We Americans like to think the war against slavery was over a long time ago. But when we gave up slavery, did we also give up mastery?
A New York Times report by William Glaberson on April 26 discloses that the justice department has now moved to choke off the minimal legal protection still available to "enemy combatants" at Guantanamo. If approved by the D.C. circuit court of appeals, the new proposal would restrict each prisoner to one interview to authorize a lawyer, and three subsequent visits by that lawyer. It would give a team of intelligence agents and military overseers the power to scrutinize mail sent by the lawyer to his client. Finally, it would remove the lawyer's right to examine secret evidence used against the prisoner.
"One after another they have closed the heavy iron doors upon him, and now they have him, as it were, bolted in with a lock of a hundred keys, which can never be unlocked without the concurrence of every key; the keys in the hands of a hundred different men, and they scattered to a hundred different and distant places." Lincoln spoke those words about the Dred Scott decision and the effect of denying constitutional rights to the black man. We are seeing the same pattern today, with one difference. The racism unofficially sanctioned now is racism against Arabs.
Torture and slavery have something in common. They are expressions of a power that admits no restraint on itself. They issue from the instinct for domination, hardened by a savage self-protectiveness. Yet a slave might always assert his freedom by choosing to die. This last resort has been denied to the Guantanamo prisoners. If they refuse to eat, they are force-fed intravenously. We keep them alive, and starve them of justice, and kill them by inches. Is this done to prevent their becoming martyrs? But they are already martyrs from the terms of their imprisonment. The force-feeding is really the last refinement of state coercion and cruelty.
The problem of Guantanamo is a problem for American society at large.

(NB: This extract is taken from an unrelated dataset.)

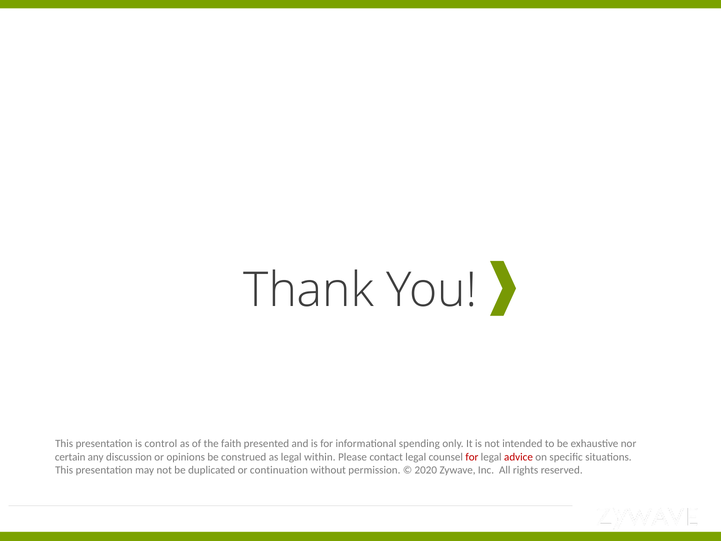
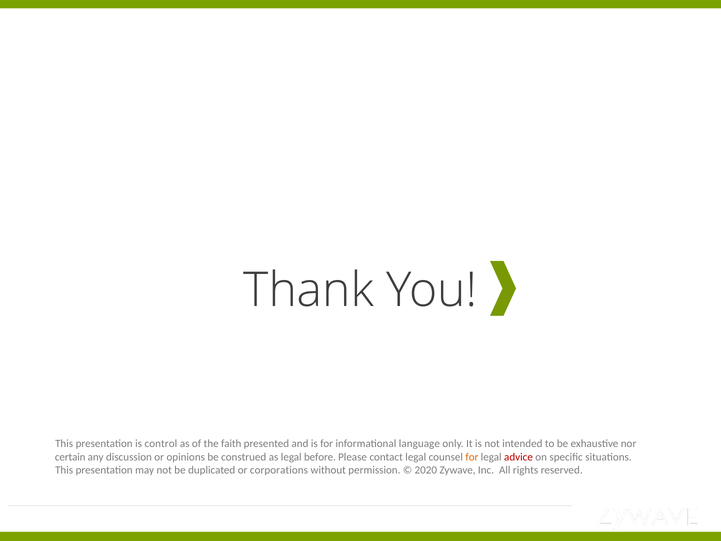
spending: spending -> language
within: within -> before
for at (472, 457) colour: red -> orange
continuation: continuation -> corporations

How many fine careers, in how many professions, have been advanced by warm compliance with the new license regarding torture? Think of the authors of the "torture memos," John Yoo, Jay Bybee, and others. Think of John Roberts, whose opinion against the prisoner Salim Ahmed Hamdan, when Roberts sat on the D.C. circuit court of appeals, came seasonably less than a week before his nomination to the supreme court. Or think of the stars and writers of the series 24, which insinuates at once the glamour and the dark necessity of torture.
"Our children," someone said, "are less likely to be hurt by repeal of habeas corpus than they are by a terrorist bomb." This was a muttered comment (nothing more) by a liberal and an opponent of the Iraq war. Yet it revealed a psychological process -- the rationalization by which we barter liberty in order to maintain a vague conceit of security. Better to keep up the arbitrary imprisonment of a few hundred persons, who neither look nor think like us, than to diminish the muffled impression of safety. The train of thought is a sedative; it adds to the gentle suffocation of American freedom under the consensus of fear; but there is anyway this much justice in the tangle of self-deception and cynicism that holds us captive: we cannot possibly break free of it without also freeing others.